Search the entries for the word "margin". Copy every line where it turns up.

━━ INPUT FOR THIS TASK

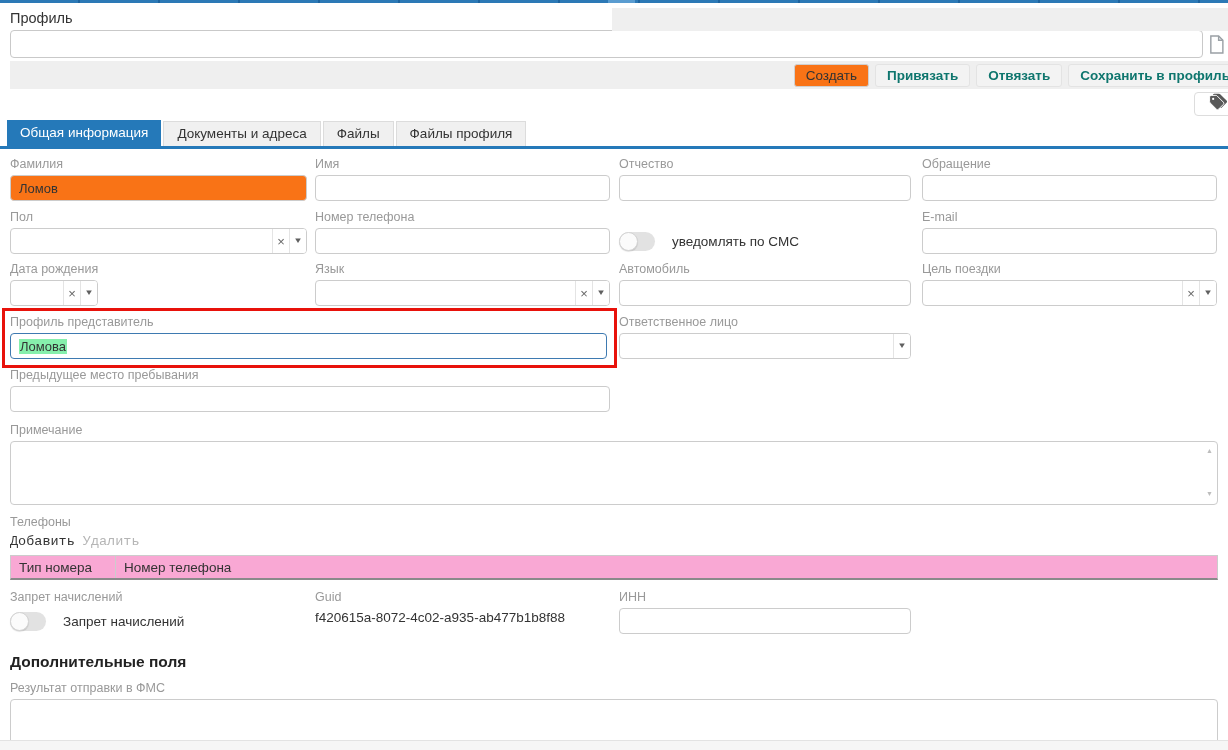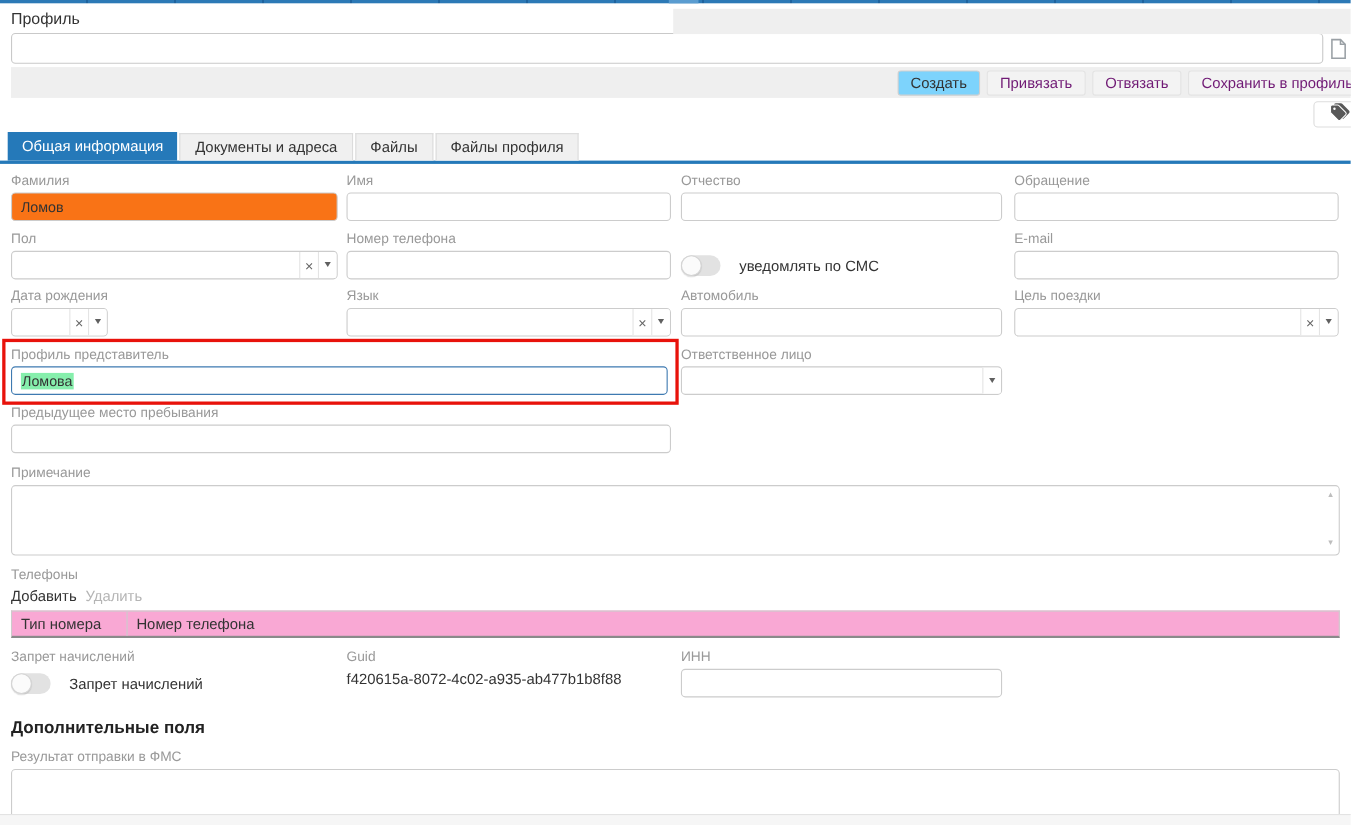--- a/index.html
+++ b/index.html
@@ -23,7 +23,7 @@
 
   .btn-band { margin-top:3px; height:28px; background:#efefef; display:flex; align-items:center; justify-content:flex-end; gap:6px; }
   .btn { height:23px; padding:0 11px; border-radius:3px; font:inherit; font-size:13.5px; display:inline-flex; align-items:center; white-space:nowrap; }
-  .btn.enabled { background:#7dd3fc; border:1px solid #cfcfcf; color:#333; }
+  .btn.enabled { background:#f97316; border:1px solid #cfcfcf; color:#333; }
   .btn.disabled { background:#f3f3f3; border:1px solid #e3e3e3; color:#701a75; }
   .btn.save { margin-right:-14px; }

━━━━

◆ **ANSWER SPACE**:
   .btn-band { margin-top:3px; height:28px; background:#efefef; display:flex; align-items:center; justify-content:flex-end; gap:6px; }
   .btn.save { margin-right:-14px; }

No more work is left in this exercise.